Diagnosis according to the ICM criteria may have been biased owing to missing data. The rate of erythrocyte sedimentation among serum markers, as well as leukocyte esterase, alpha defensin and synovial C-reactive protein among synovial markers, were not part of the diagnostic routine. The resulting score contained only points received from available tools.

Besides cases defined as “infected” and “not infected”, the new ICM criteria allow for the detection of “inconclusive” results in patients with a score of 4 or 5. In our study, 20 patients were defined as such. These patients present a real diagnostic challenge and might benefit from molecular diagnostic testing such as next generation sequencing which- of course- was not at our disposal.

Colony counting was not performed with sonication. Especially in SFC(+)PTC(−) cases, measurement of CFU is of high importance in distinguishing between infection and contamination. According to the EBJIS criteria, a CFU count of > 50 CFU/ml is indicative of an infection. In this study, this conflict was solved by interpreting SFC as an additional PTC, and subsequently applying the respective rules. Our method of sonication does not include the step of vortexing. In a subgroup meta-analysis [16], cases that included vortexing within the process of sonication exhibited higher sensitivity (79% vs. 78%, respectively) and higher specificity (96% vs. 85%) versus those that did not.

The strength of this study lies in its relatively high sample size (n = 257), which allowed for a reliable comparison between SFC and PTC, and yielded large subgroups for further analyses. Furthermore, definition of PJI and aseptic failure was performed in a very meticulous manner, including all aspects of the respective definition criteria.

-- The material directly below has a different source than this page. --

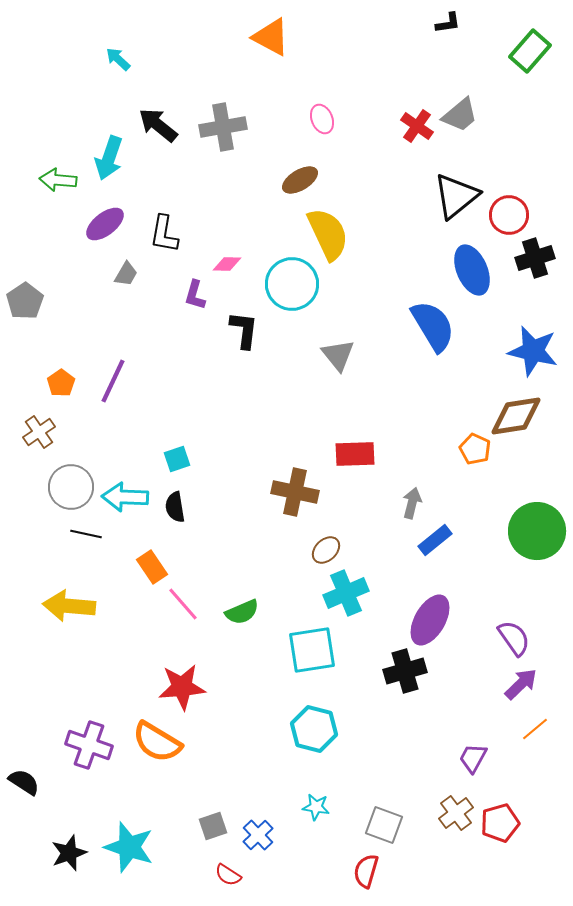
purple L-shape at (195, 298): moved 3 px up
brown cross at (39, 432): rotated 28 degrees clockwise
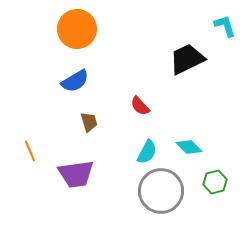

To our knowledge, this is the first study investigating sonication using the EBJIS criteria as a reference standard for PJI, while simultaneously incorporating the most recent ICM criteria.

Conclusions

We were able to confirm that SFC has a better sensitivity than PTC based on EBJIS but not on ICM criteria. The specificity, meanwhile, was similar for the two based on both reference standards. According to these findings, improvement of the diagnostic accuracy of sonication is still necessary and the diagnosis of PJI continues to require a combination of diagnostic tools.